The veranda suites have a spacious master bedroom with large balconies, and the ocean suites feature a sitting area with a kitchenette. The one-bedroom, beachfront suites offer an in-room Jacuzzi, and the penthouse suites include elegant living rooms and bedrooms.

Couples' all-inclusive concept, which does not permit tips, includes unlimited food and drink.

Activities include fashion shows, beach cricket, tarot card readings, wood carving, performances by local musicians and a weekly beach party that includes reggae, rum and spicy food.

Greens fees and transfers to the Upton golf course are included in the rate. Two tennis courts are lighted, water sports are available and the fitness center boasts modern aerobics equipment. 

Free shuttles depart daily for the Crafts Market and Island Village Mall in Ocho Rios as well as Dunn's River Falls and Jimmy Buffett's Margaritaville bar and restaurant. 

The resort has four pools, including one with a swim-up bar at the Au Natural beach, hidden by design.

"We market not to the luxury seekers but to those desiring privacy and romance," Battaglia said.
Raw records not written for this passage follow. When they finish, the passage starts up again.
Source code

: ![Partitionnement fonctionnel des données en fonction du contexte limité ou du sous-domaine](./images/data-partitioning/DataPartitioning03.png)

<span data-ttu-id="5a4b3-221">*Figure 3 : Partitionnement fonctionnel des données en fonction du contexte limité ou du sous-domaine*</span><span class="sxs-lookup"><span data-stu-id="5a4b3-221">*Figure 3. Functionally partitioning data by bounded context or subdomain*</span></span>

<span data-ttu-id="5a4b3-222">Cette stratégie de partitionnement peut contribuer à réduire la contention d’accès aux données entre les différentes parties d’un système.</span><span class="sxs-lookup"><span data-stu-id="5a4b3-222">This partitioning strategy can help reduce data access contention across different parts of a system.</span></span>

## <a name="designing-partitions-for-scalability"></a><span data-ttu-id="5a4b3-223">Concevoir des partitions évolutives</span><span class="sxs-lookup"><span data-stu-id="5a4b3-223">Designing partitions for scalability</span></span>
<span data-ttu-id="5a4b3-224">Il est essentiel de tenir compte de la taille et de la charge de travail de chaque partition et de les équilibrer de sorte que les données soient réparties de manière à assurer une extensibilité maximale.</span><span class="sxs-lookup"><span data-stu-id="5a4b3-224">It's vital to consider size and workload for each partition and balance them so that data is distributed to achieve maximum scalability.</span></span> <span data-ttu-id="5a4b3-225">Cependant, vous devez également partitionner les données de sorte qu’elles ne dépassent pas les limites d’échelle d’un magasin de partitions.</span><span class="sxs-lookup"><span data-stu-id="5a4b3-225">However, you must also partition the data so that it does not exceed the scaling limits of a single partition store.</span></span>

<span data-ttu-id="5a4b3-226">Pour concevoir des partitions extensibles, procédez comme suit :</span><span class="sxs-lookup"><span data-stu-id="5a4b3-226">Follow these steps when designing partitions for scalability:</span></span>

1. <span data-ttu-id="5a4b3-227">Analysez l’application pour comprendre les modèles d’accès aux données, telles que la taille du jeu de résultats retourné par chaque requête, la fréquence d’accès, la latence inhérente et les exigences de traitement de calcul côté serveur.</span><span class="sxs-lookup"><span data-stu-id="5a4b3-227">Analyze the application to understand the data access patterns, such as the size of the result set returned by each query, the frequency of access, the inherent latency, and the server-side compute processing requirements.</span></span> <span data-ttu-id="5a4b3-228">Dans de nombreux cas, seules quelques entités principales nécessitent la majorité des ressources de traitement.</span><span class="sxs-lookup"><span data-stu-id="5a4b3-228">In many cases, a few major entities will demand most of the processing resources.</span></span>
Although repeat guests make up 20% of bookings, the resort is aggressively marketed to first-time Jamaica vacationers.

As with many all-inclusives, a stay here is not for the faint-of-appetite.

Several restaurants keep hunger at bay, including Ristorante Casanova for Italian dishes and Palazzina's, with menu selections that include made-to-order pasta and desserts such as baba au rum, a concoction of Appleton rum, pistachio wafers and homemade rosemary ice cream.

Bella Vista dishes up local favorites like spicy jerk chicken and red pea soup. Service can be slow, but with the Mento band performing on the beach and the moon illuminating the tables, the lag is barely noticeable. 

The "Made-in-Jamaica" burger is the winner at the Beach Grill, where bare feet and swimsuits are welcome, and bartenders such as Orlando Campbell keep guests happy with original creations.

There's no shortage of alcohol at the other four bars, although Charlie's Spa Bar pours carrot juice, not Red Stripe. 

Although spa sessions are not part of the all-inclusive plan, most guests opt for a treatment or two at Charlie's Spa, which takes its name from the century-old turtle that lives in the mineral springs under the resort.

Popular with guests are massages with names that sound like dessert, such as the Pineapple and Papaya wrap ($90 for 50 minutes) and the Choco-Latte Scrub ($84 for 25 minutes).

More than 90% of Couples' guests are from the Northeast, according to Michelle Gordon, U.S. sales team leader, citing ease of airlift and travel agent support.

Getting to and from the property can take awhile: The Montego Bay airport is a two-hour bus ride away, along the island's north coast highway. If clients are averse to the long ride, helicopter transfers can be booked at www.jamaicahelicoptertours.com.